Most of my secondary school years were spent in a sectarian boarding school with regimented daily routines and robotic religious services. These were my years of arrested development—educational, emotional, and social. When I returned home after four years of boarding school, I was incapable of independent thinking and acted out my gut feeling with rebellious outbursts.  

I rejected the religious teachings that had been passed on through generations. The dogmatic current of my indoctrination from home and school failed to grab me. Therefore, I did not drift away from religion as I was never taken in by it. This I recall as well as an incident when I was nine years old, when my mother expected me to receive the eucharist every Sunday. This ritual required a clean, empty stomach to receive the symbolic body of Christ. While my mother wasn’t looking, I took a sip of milk and left my white mustache on for her to see. It was my first act of conscious rebellion against her beliefs. 

My religious education continued through the years of middle school without any progress. I could not accept the existence of anything on faith. I needed empirical evidence, and the fact that someone was confined to a wheel chair and suddenly could walk was acceptance in blind faith. I needed something empirical, something to believe.  Who was I without the beliefs that defined generations of my bloodline? Nothing more than a spineless splotch of muscle and gook that couldn’t stand up to anything.

I had to find something to hold me up, that could give me what religion failed—a spiritual identity that I could live with. I delved into any book on religious philosophy and related literature that I could find. I could not embrace a dogmatic religion with dos and don’ts that other doctrines exhort, and I was still lost in nothingness.

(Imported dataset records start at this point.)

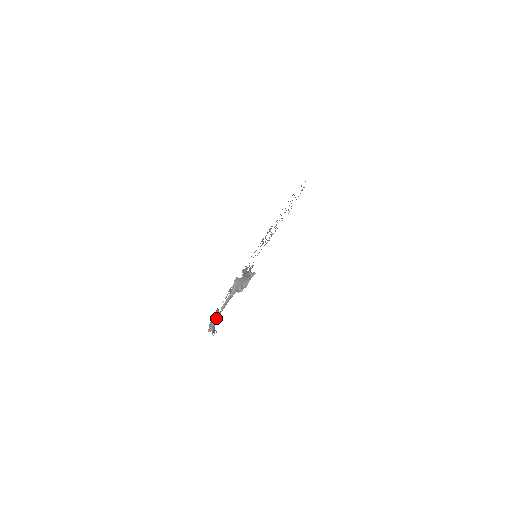
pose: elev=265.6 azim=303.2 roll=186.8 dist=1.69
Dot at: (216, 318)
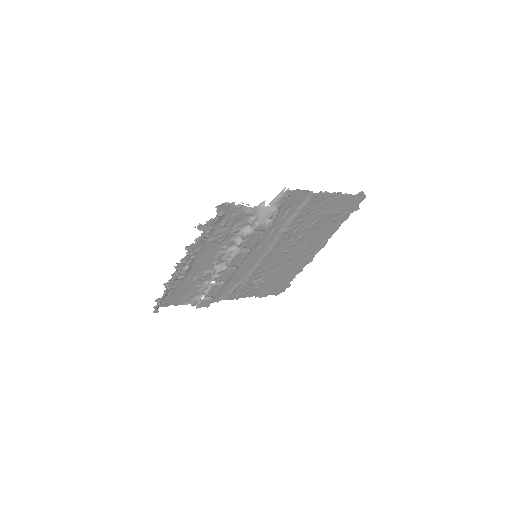
Dot at: (214, 227)
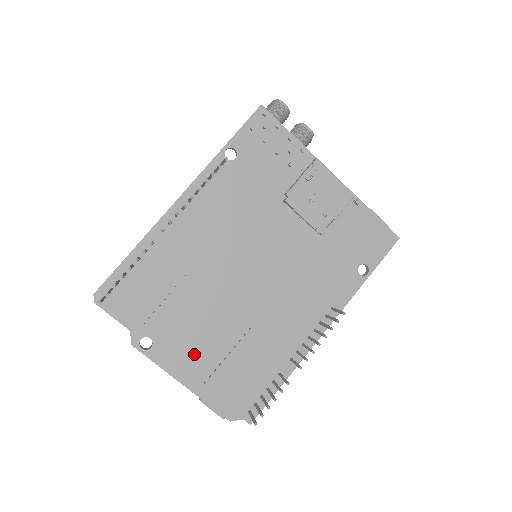
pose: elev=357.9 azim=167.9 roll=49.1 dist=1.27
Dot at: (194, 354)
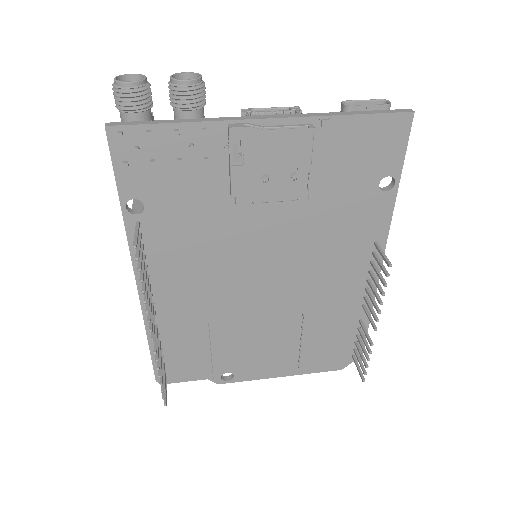
Dot at: (271, 358)
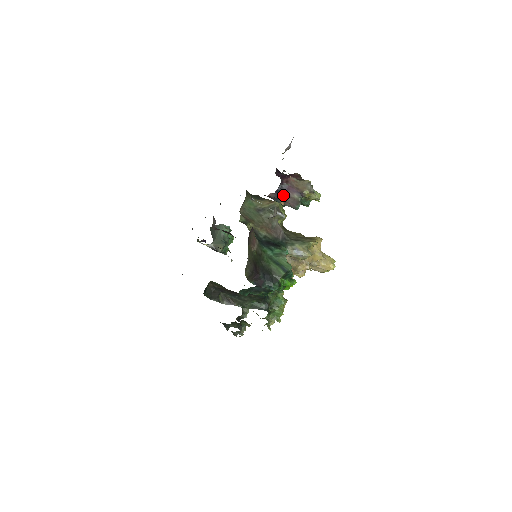
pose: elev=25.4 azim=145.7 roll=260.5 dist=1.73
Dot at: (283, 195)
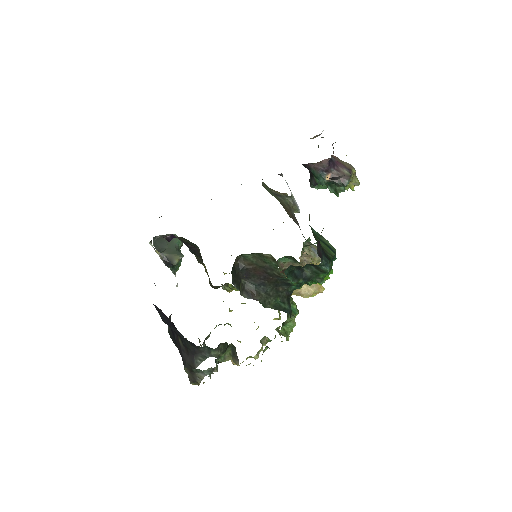
Dot at: (333, 167)
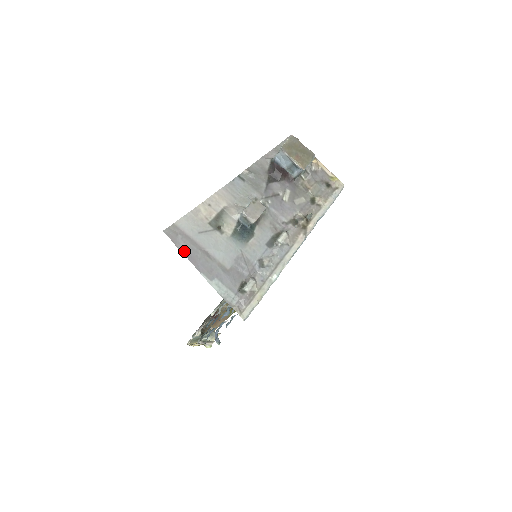
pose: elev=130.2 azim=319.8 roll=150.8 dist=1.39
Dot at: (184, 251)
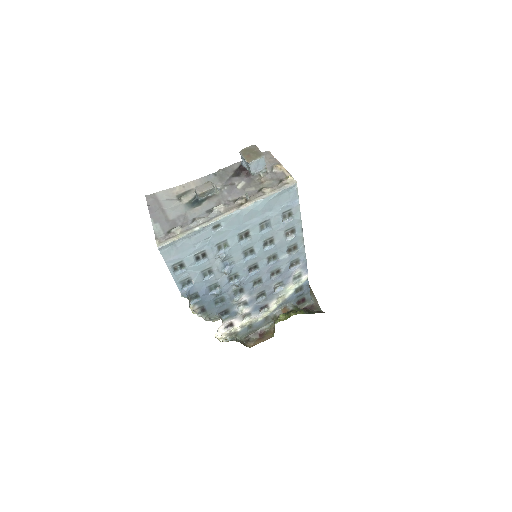
Dot at: (149, 206)
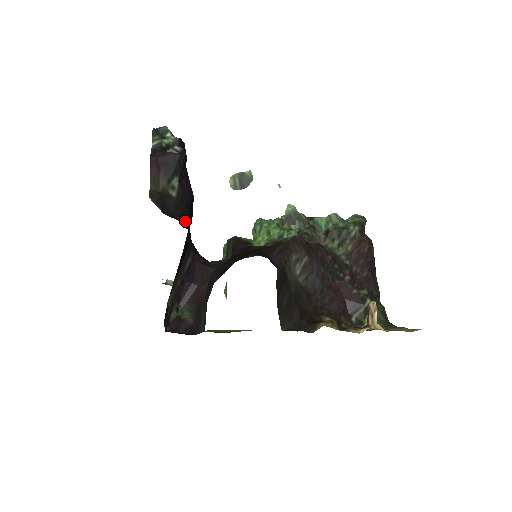
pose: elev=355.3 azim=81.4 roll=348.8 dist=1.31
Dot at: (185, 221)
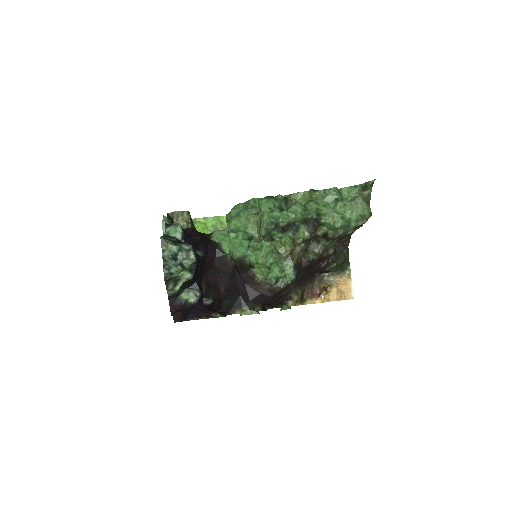
Dot at: occluded
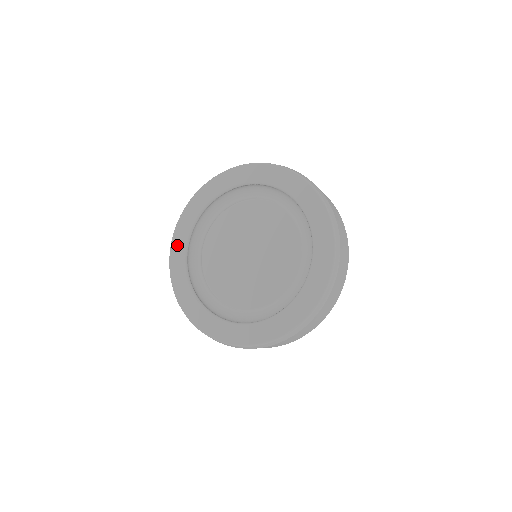
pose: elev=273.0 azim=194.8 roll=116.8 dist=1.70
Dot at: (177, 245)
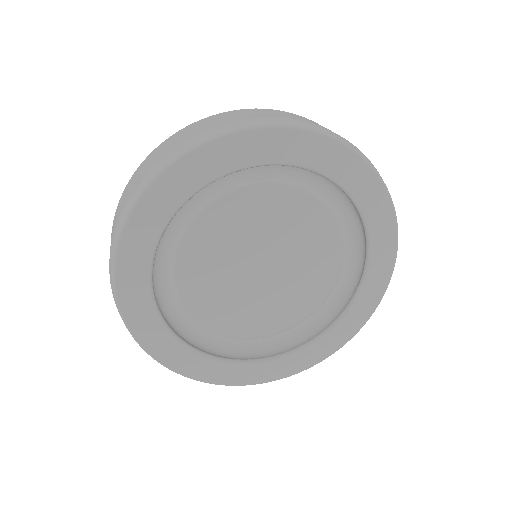
Dot at: (133, 304)
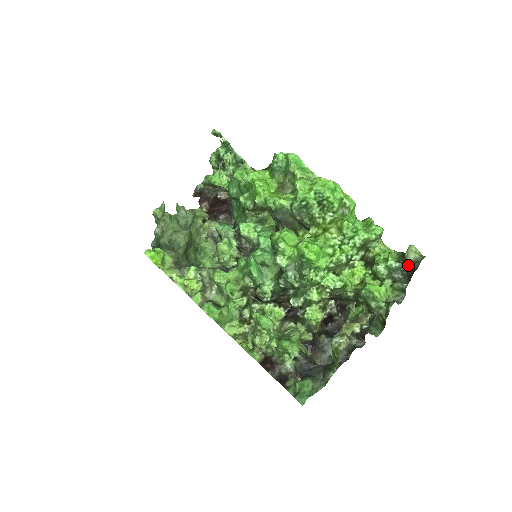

I chanced upon The American Humanist Association through the widespread availability of internet searches. The key word that grabbed me to this site was the use of the word “progressive,” in its many ways. It appeared as part of the mission statement on its home page:

Advocating progressive values and equality for humanists, atheists, and freethinkers.

This same word showed up again in the first sentence that defined “What is Humanism.” Humanism is a progressive philosophy of life . . . Progressive—developing gradually, step by step, defined me best. It suited me like a pair of soft leather shoes with a sturdy sole and perfectly sized arch support that would wear out with use until it was time to update. Progressive. It was the antithesis of religious dogma, where belief in ancient doctrine was literally written in stone. I was reminded of a few lines of Walt Whitman’s poem “To the States.”

To the States or any one of them, or any city of the States, Resist
much, obey little,
Once unquestioning obedience, once fully enslaved,
Once fully enslaved, no nation, state, city of this earth, ever after-
ward resumes its liberty

It takes more than courage to resist much. It takes an understanding to know what one is resisting to and, most of all, it takes maturity. It is a process of becoming. To obey little means standing up to authority, to question their dictates. It would be easy to give in to their demands, to live a life without conflicts. So many times I’ve been advised to “roll with the punches,” but I obeyed little and suffered the punches. I wish I had known of Walt Whitman then; I would have found strength in his words.

As humanist, I’m moving forward, wearing out old and tried doctrines, and developing over time. That development doesn’t stop but continues to happen with every breath I take, with every book I read, with every person I meet, with every port I visit.

Somewhere in the literature of Humanism I read that the universe is a dynamic force, that it is in a continuous flux. I’m a part of this force, infinitesimal as it may be on the universal scale but profound in one human being, Me.